Call for Bristol slavery reparations goes 'unheard', says councillor
- Published
Calls to lobby the prime minister for action over slavery reparations have not been heard properly by Bristol's mayor, a city councillor has claimed.
Cleo Lake wants a commission to be set up to "acknowledge, apologise and instigate" reparations for the UK's role in the transatlantic slave trade.
She called for mayor Marvin Rees to urge the government to set one up during a council meeting on Wednesday.
Mr Rees has agreed to discuss her proposal further.
But he added she should have "booked in to talk about it over the past four years".
Green Party councillor Miss Lake said the mayor was "not hearing us".
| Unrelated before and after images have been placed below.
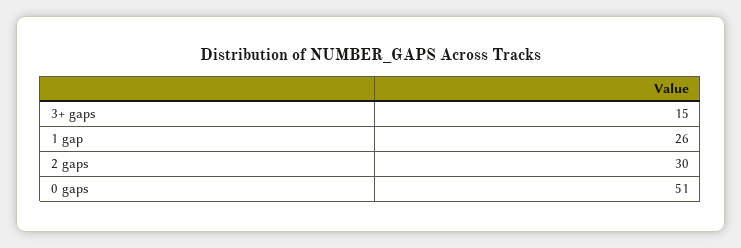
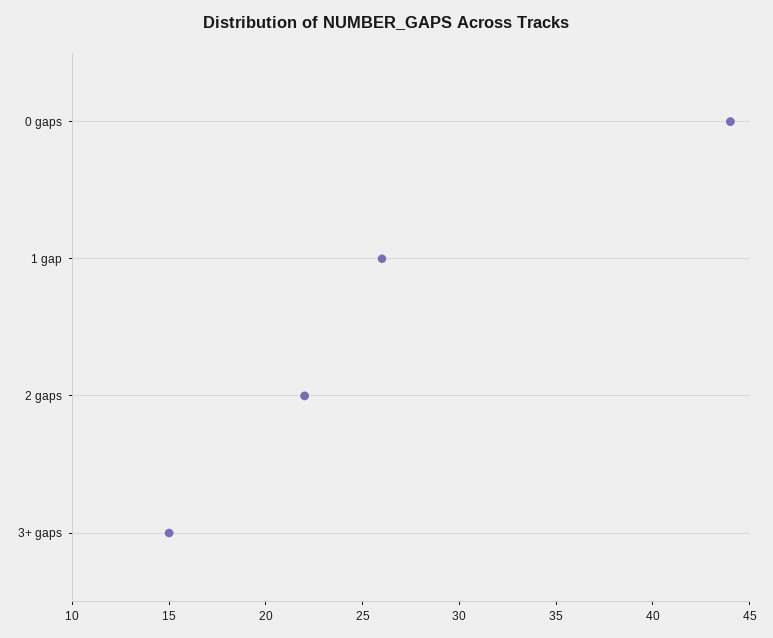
  {
    "3+ gaps": 15,
    "1 gap": 26,
-   "2 gaps": 30,
+   "2 gaps": 22,
-   "0 gaps": 51
+   "0 gaps": 44
  }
"It was pretty clear he hadn't read the reparations motion which made a number of actionable points on a local and national level," she said.
'Starting dialogue'
Miss Lake is part of the Stop The Maangamizi Campaign, which organises an annual march in London asking for the establishment of an all-party parliamentary commission of "inquiry for truth and reparatory justice for the African Holocaust".
She said the term reparations was "not just about money and business" but about "starting dialogue" and supporting and giving back to black communities on a "local level".
Mr Rees said he was working with local black-led organisations and has set up programmes and initiatives tackling racial inequality.
"Unless you have that political and economic understanding that racism is about power, you'll end up with a solution that may sound good, but is more symbolic than practical," he added.
The issue has been in the spotlight following the recent Black Lives Matter protest in Bristol which saw the statue of former slave trader Edward Colston thrown into the harbour.
The leader of the Stop The Maangamizi International Campaign, Jendayi Serweh, said reparations meant recognising what had been lost due to slavery and "what it's going to take to restore it" and "what cannot be restored through money".
Miss Serwah said: "Marvin will call city leaders from corporations and institutions together if he needs to to talk about transport or health so why can't he do that for other things?"